The Curious Story of Sunken Trees in a Lake in Kazakhstan

Lake Kaindy aka, the “birch tree lake”, is a 400-meter-long (1,300 ft) lake in Kazakhstan that reaches depths near 30 meters (98 ft) in some areas. It is located 129 kilometers (80 mi) east-southeast of the city of Almaty and is 2,000 meters (6,600 ft) above sea level. The lake was created as the result of an enormous limestone landslide, triggered by the 1911 Kebin earthquake.

The track to Lake Kaindy has many scenic views to the Saty Gorge, the Chilik Valley, and the Kaindy Gorge. But most fascinating of all, dried-out trunks of submerged Picea schrenkiana trees rise above the surface to this day i.e, after a 100 years.

Kaindy lake by Vladimir Stepin on 500px.com


Kaindy lake, Kazakhstan by Alexey Seafarer on 500px.com

Lake Kaindy (pronounce it Kah-yindi) in its colorful glory. The sunken forest has survived thus far,  thanks to the water that is barely above freezing. The tree leaves underneath are actually quite well preserved.

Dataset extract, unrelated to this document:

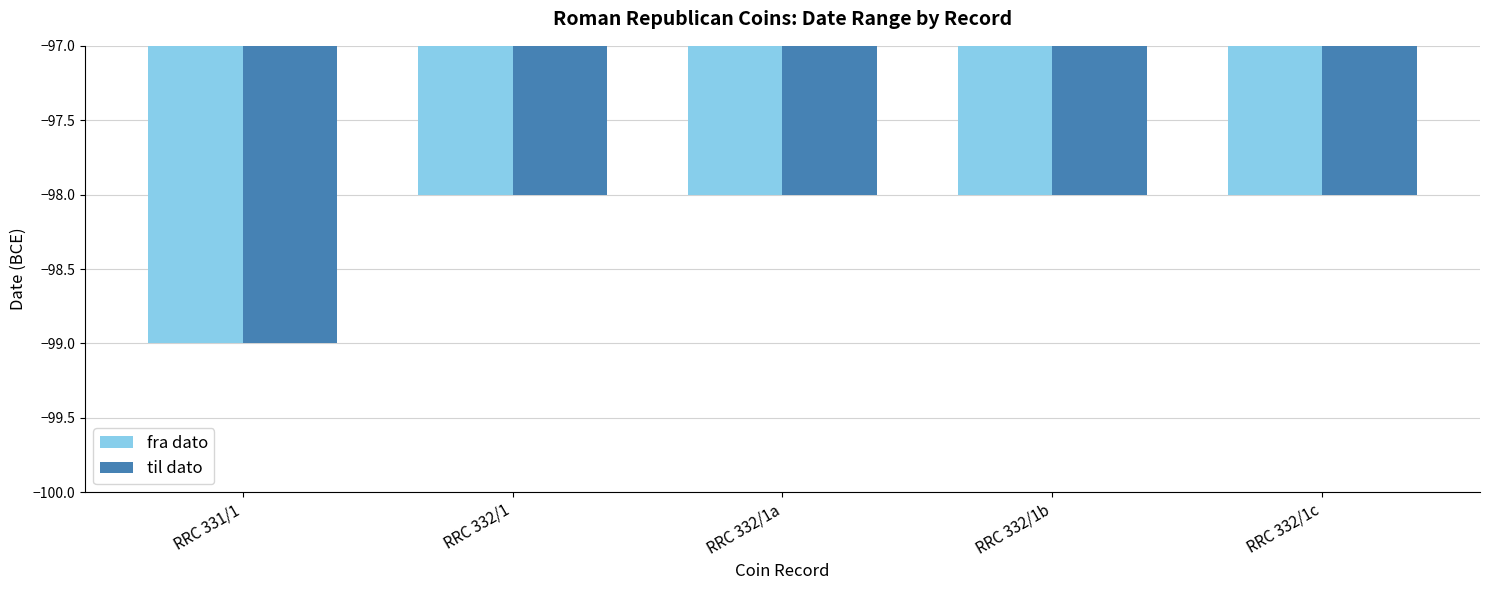

Reading left to right, what are all the values shown in this chart?

fra dato: -99	-98	-98	-98	-98
til dato: -99	-98	-98	-98	-98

Sunken Forest by Adam Saligman on 500px.com

Whichever way they fell, the top part dried out while the rest underwater stayed intact giving the impression that they all turned upside down before resting.


Enchanted forest by Dina Julayeva on 500px.com

The clean blue water, the scenic view around and the history make for a compelling reason to visit the place in  this Central Asian, former Soviet nation of Kazakhstan.